Jeannine Oppewall built an entire town from scratch for Pleasantville. The film switches from black and white to colour so each set had to work equally well for both.I remind her of a lovely quote I read she’d once said: “The reason that it’s fun to design sets is that it allows you to try on personalities that you’d never otherwise experience.” This idea of delving temporarily into ‘other’ worlds or pretend personalities is something I relate to. For me it started with drawing my imaginary future house, then shifted into pouring over the pages of early The Conran Shop catalogues and interior magazines which transported me to other worlds. Presently this tendency is expressing itself in running a blog about the furniture décor and design of filmsets! When watching a film you are transported momentarily in these other worlds.
Lynn Bracker’s house in L.A. Confidential was filmed in a Spanish style house designed by silent film actor/architect Jack Donovan in 1923 known as the John C. Leavitt house. Oppewall and set decorator Jay Hart furnished it with white furniture which they sourced from a consignment house in Palm Springs.For Oppewall on the other hand, it started with a covetable job at the Eames office (one that happened quite by chance) and took her to designing film sets. “To create those worlds from scratch must be so incredibly rewarding” I suggest. “Yes” she answers, “but it’s also incredibly terrifying, because you always start at day one with the pencil hovering over the paper and it doesn’t know where to land.
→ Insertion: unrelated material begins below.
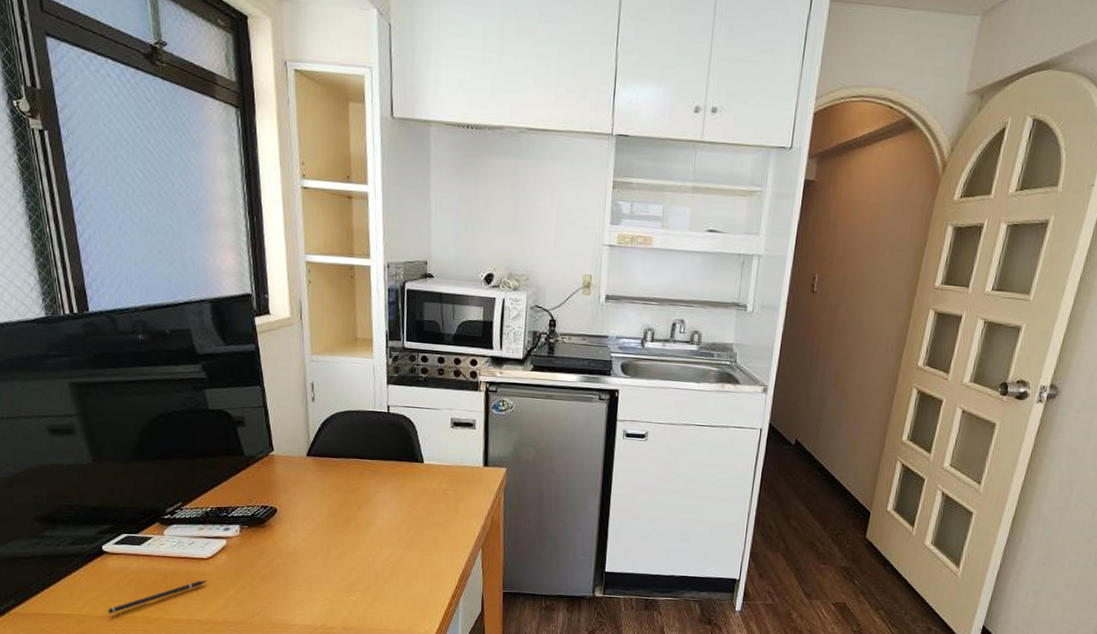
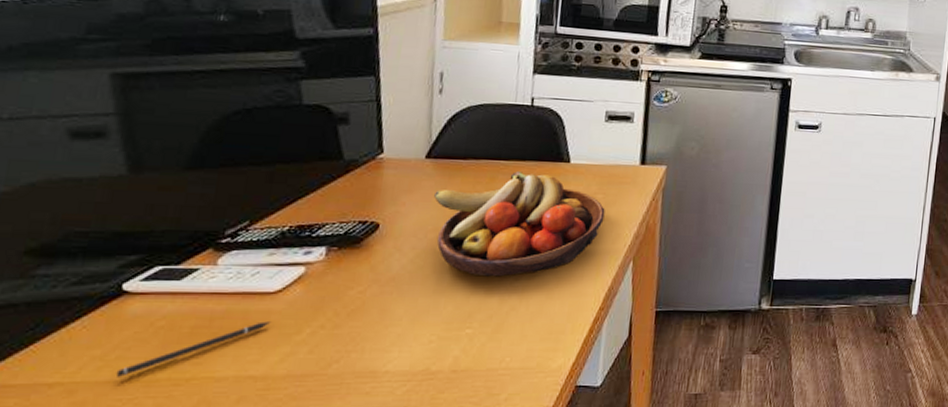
fruit bowl: none [317,469,456,556] -> present [434,171,605,277]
It’s hard! You want to make sure the first line you put down it correct, because from that first line everything follows”.
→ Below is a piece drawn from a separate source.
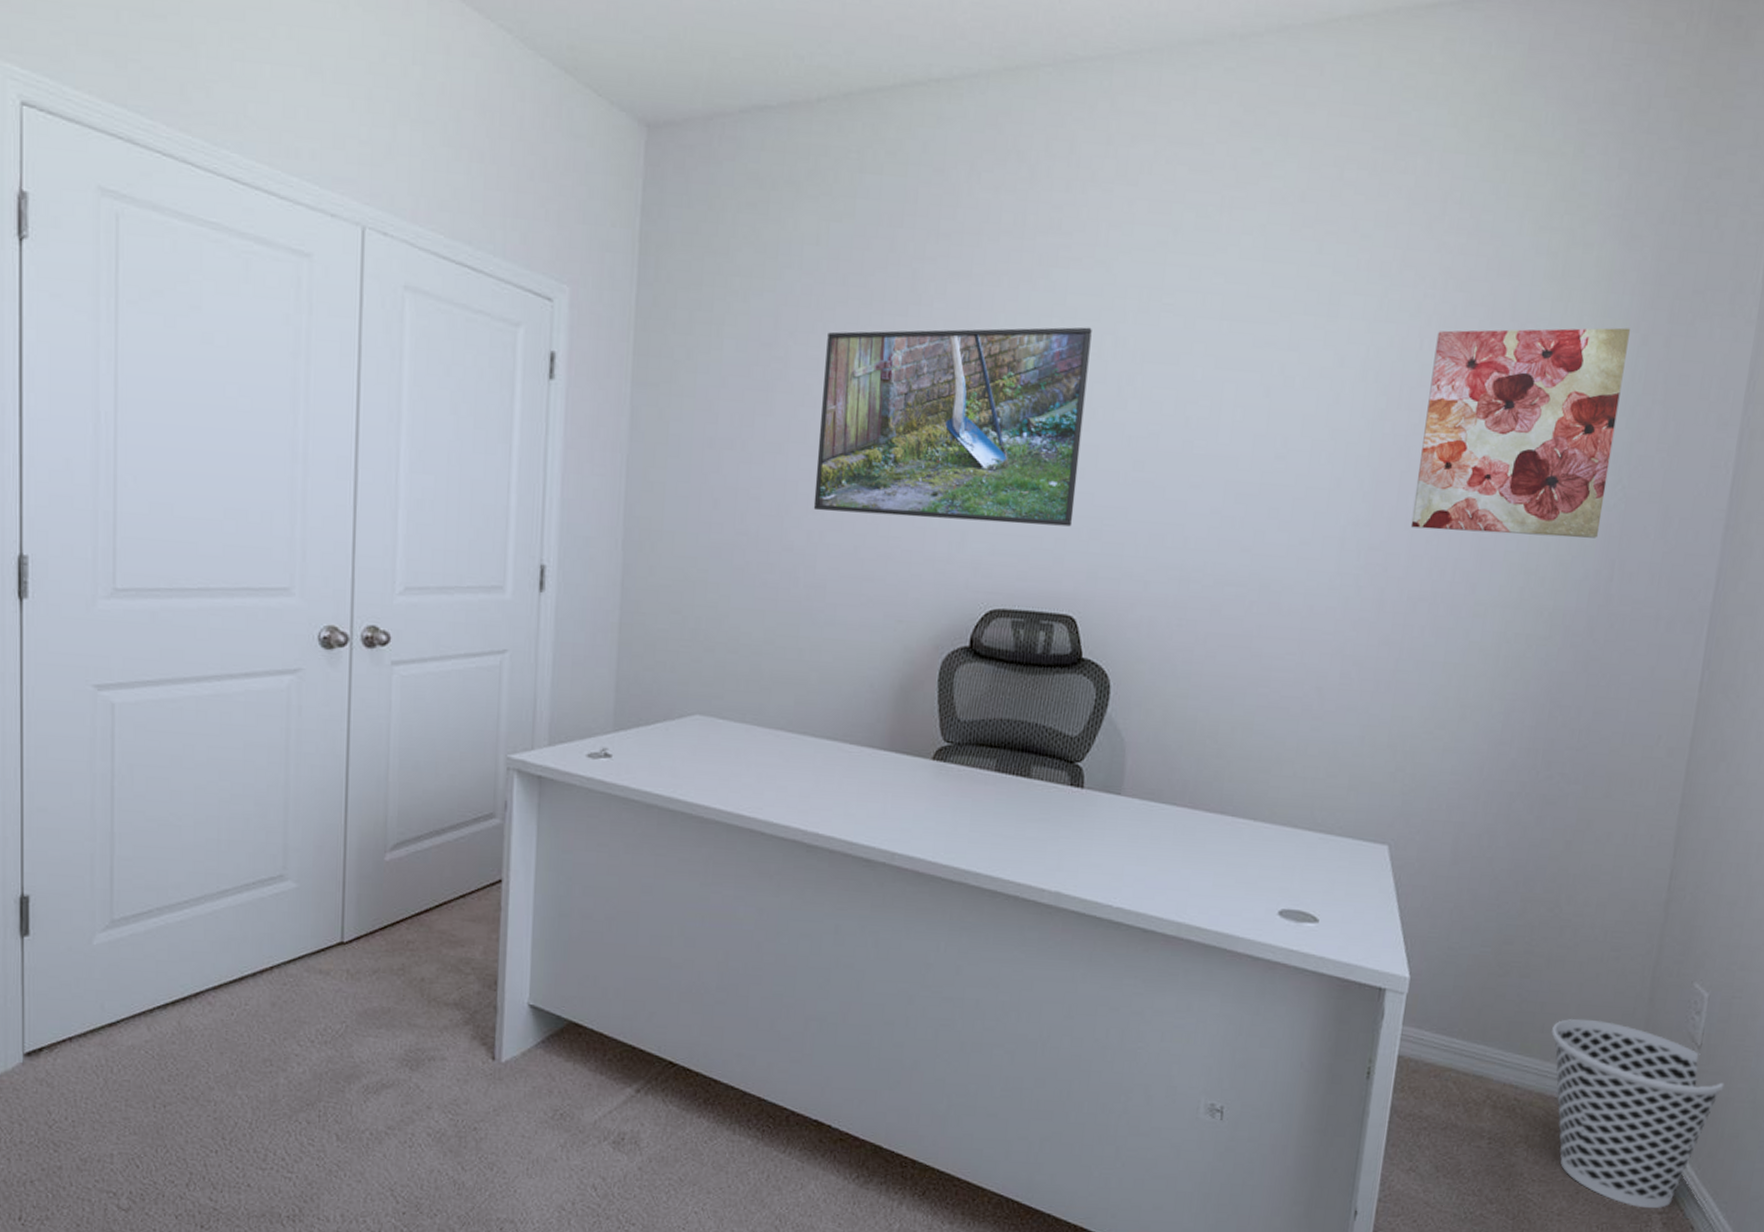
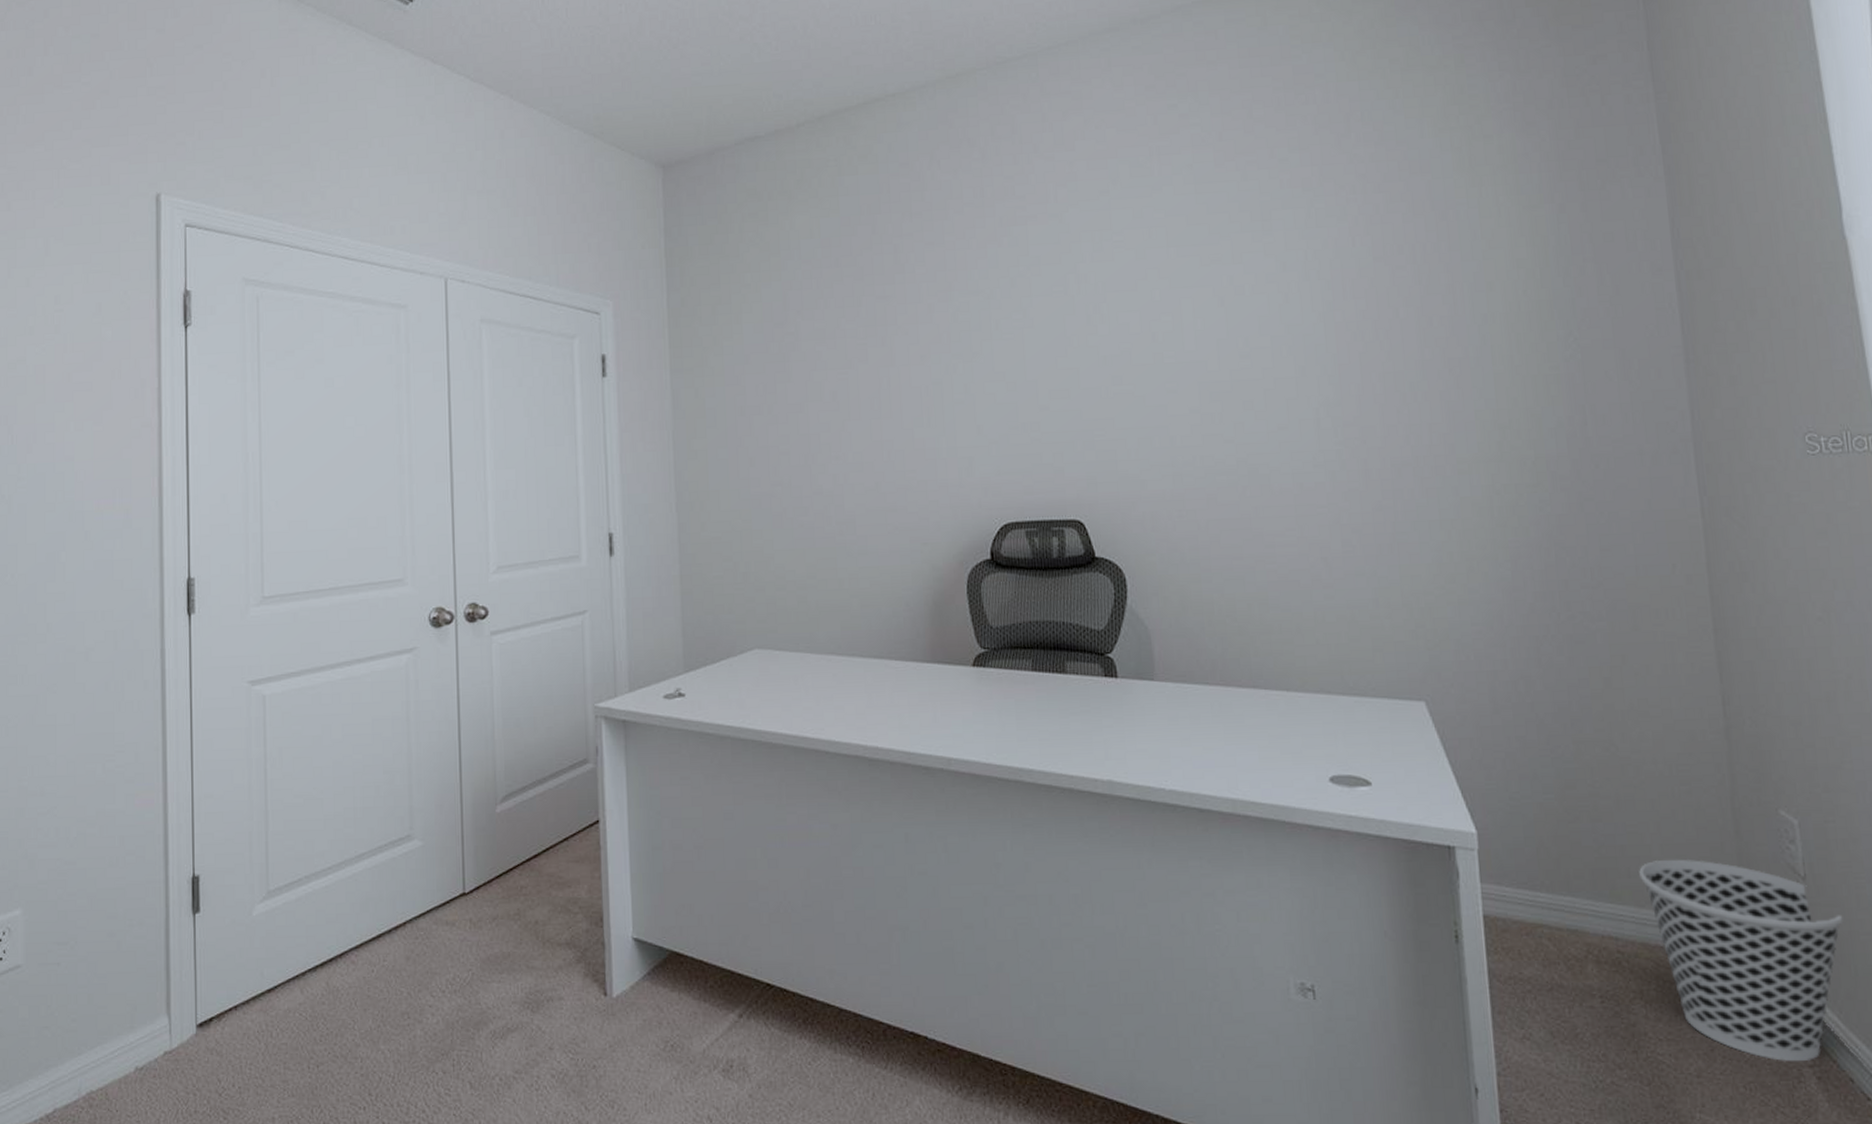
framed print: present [813,327,1092,527] -> none [829,270,1066,457]
wall art: present [1410,327,1630,538] -> none [1366,200,1562,401]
“But you also need to surrender to flummoxing around while you’re trying to figure it out” she continues. “And sometimes it’s really hard because you go through that stage of ‘Oh God, this is the one I’m gonna fail, no-one’s gonna hire me again!’”.
“So you have self-doubt after all these years of doing amazing work?” I ask. “Always” comes the answer. I wonder if this is what drives her on – the idea that the next project might be better? “No, it’s not the next one’s going to be better, it’s the next one is going to be different! ‘Different’ is what makes a lot of people in the film business tick” comes the decisive reply.
And which film would Oppewall have loved to have been given the chance to design? “It sounds crazy but it would have to be my favourite film director Tarkosky’s film Andrei Rublev. It’s about a priest set in the middle ages in Russia during the time that Russia missed out on the Renaissance and the Reformation because it was owned and operated by the Tsars. These are the kinds of films I’d like to make: They’re styalised, they’re emotional and full of information about other people, other places and other times. I love films like this that create images than burn into your head and never get out. I search for emotionally moving images like these”.
Of her Art Directors Guild Lifetime Achievement Award she laughs: “Kind of premature don’t you think? I don’t do work to win awards, I look for experiences that will feed me something” and she has no intention of stopping any time soon (she is 73): “I’m always looking for something that’s going to feed me something”.